Read Intensive signifie que l'unité est optimisée pour les environnements où les lectures sont bien plus fréquentes que les écritures. La durabilité est calibrée à 1 DWPD (Drive Writes Per Day) : elle peut écrire l'équivalent de sa capacité totale une fois par jour pendant toute sa durée de vie garantie. Pour les bases de données à consultation fréquente, le stockage de fichiers ou la virtualisation avec peu de trafic en écriture, cette marge est suffisante. En revanche, elle n'est pas adaptée aux charges mixtes ou à l'écriture intensive soutenue, comme les bases de données transactionnelles à fort volume ou les journaux continus : dans ces scénarios, une unité Mixed Use ou Write Intensive tiendra bien plus longtemps. Si vous n'avez pas encore analysé le profil d'écriture de votre charge de travail, cette étape est indispensable avant de vous décider pour cette unité.
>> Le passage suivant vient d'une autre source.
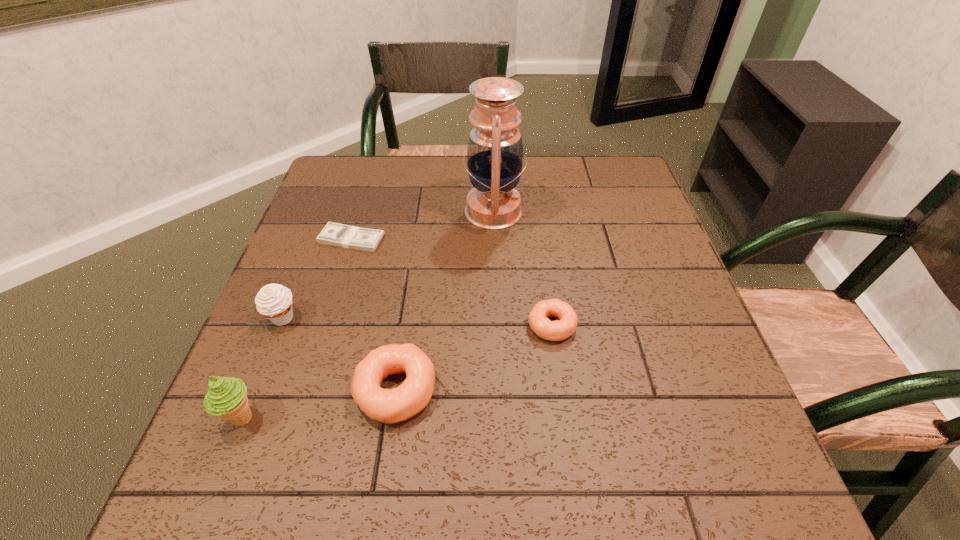
In order to click on object that is positioned at the near left corner in this screenshot , I will do `click(226, 397)`.

Locate an element on the screen. Image resolution: width=960 pixels, height=540 pixels. free space at the far edge is located at coordinates (455, 193).

The image size is (960, 540). In order to click on free space at the near edge in this screenshot , I will do `click(332, 402)`.

Find the location of a particular element. vacant space at the right edge of the desktop is located at coordinates (697, 347).

Where is `vacant space at the far left corner of the desktop`? The width and height of the screenshot is (960, 540). vacant space at the far left corner of the desktop is located at coordinates (354, 159).

Identify the location of vacant space that's between the left doughnut and the icecream. (319, 404).

Locate an element on the screen. This screenshot has width=960, height=540. free space between the left doughnut and the shortest object is located at coordinates (373, 315).

Find the location of a particular element. The image size is (960, 540). free space between the second shortest object and the fourth shortest object is located at coordinates (418, 322).

What are the coordinates of `free space between the second tallest object and the muffin` in the screenshot? It's located at (263, 368).

Locate an element on the screen. Image resolution: width=960 pixels, height=540 pixels. free space between the left doughnut and the shortest object is located at coordinates (373, 315).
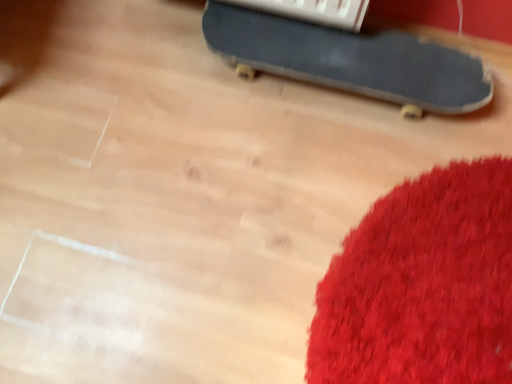
What do you see at coordinates (348, 59) in the screenshot? This screenshot has height=384, width=512. I see `smooth black skateboard at upper right` at bounding box center [348, 59].

Identify the location of smooth black skateboard at upper right. (348, 59).

Identify the location of smooth black skateboard at upper right. (348, 59).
La différence concrète par rapport aux modèles SATA 960 Go de la même gamme Dell réside dans la bande passante disponible : les unités SATA sont limitées à 6 Gbit/s par la spécification du bus ; cette unité PCIe 4.0 x4 atteint 16 Gbit/s, ce qui se traduit par une latence réduite lors des lectures massives et une meilleure réactivité lorsque plusieurs processus accèdent simultanément au stockage. De plus, l'unité est compatible hot-plug : elle peut être retirée et insérée avec le serveur en fonctionnement, sans interruption de service. En pratique, cela permet de remplacer une unité défectueuse ou d'étendre le stockage pendant une fenêtre de maintenance sans arrêter le système, ce qui est courant dans les environnements qui ne peuvent pas se permettre de temps d'arrêt.
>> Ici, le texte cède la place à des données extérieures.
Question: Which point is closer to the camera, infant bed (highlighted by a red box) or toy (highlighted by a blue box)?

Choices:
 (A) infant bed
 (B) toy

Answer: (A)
Quel connecteur le serveur doit-il avoir pour installer ce SSD ?
Il nécessite un port U.2 (SFF-8639) actif sur le backplane du serveur. Disposer de simples baies 2,5 pouces génériques ne suffit pas : le connecteur U.2 est électriquement différent du SATA standard et n'est compatible qu'avec les serveurs équipés d'un backplane U.2, typiquement les modèles Dell PowerEdge de générations récentes.
Quelle vitesse de transfert offre ce SSD ?
Il atteint jusqu'à 16 Gbit/s grâce à l'interface PCIe 4.0 x4 avec protocole NVMe 1.4. Il est nettement plus rapide que tout SSD SATA de la même gamme, limité à 6 Gbit/s, ce qui se traduit par une latence réduite en lecture massive et une meilleure réactivité lors des accès simultanés.
Pour quel type de charge de travail ce SSD est-il conçu ?
Il est optimisé pour les charges Read Intensive : des environnements où les lectures sont bien plus fréquentes que les écritures, comme la virtualisation, les bases de données à consultation intensive ou les référentiels de fichiers. Sa durabilité est de 1 DWPD, insuffisante pour une écriture intensive soutenue ou des bases de données transactionnelles à fort volume.